Records from a data source:
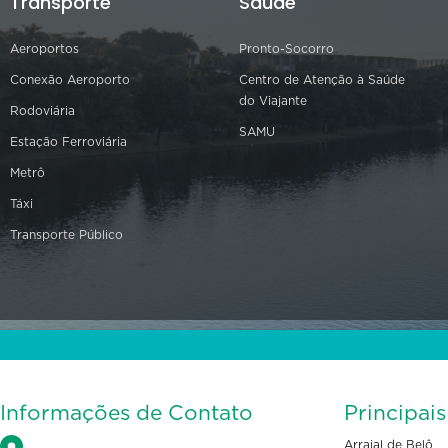
Transporte
Saúde
Aeroportos
Pronto-Socorro
Conexão Aeroporto
Centro de Atenção à Saúde
do Viajante
Rodoviária
SAMU
Estação Ferroviária
Metrô
Táxi
Transporte Público
Informações de Contato
Principai
Arraial de Belô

• Exercise aim: Exactly the lines from the one containing "Conexão Aeroporto" through the end of the records should be reproduced, and no others.

• Expected output:
Conexão Aeroporto
Centro de Atenção à Saúde
do Viajante
Rodoviária
SAMU
Estação Ferroviária
Metrô
Táxi
Transporte Público
Informações de Contato
Principai
Arraial de Belô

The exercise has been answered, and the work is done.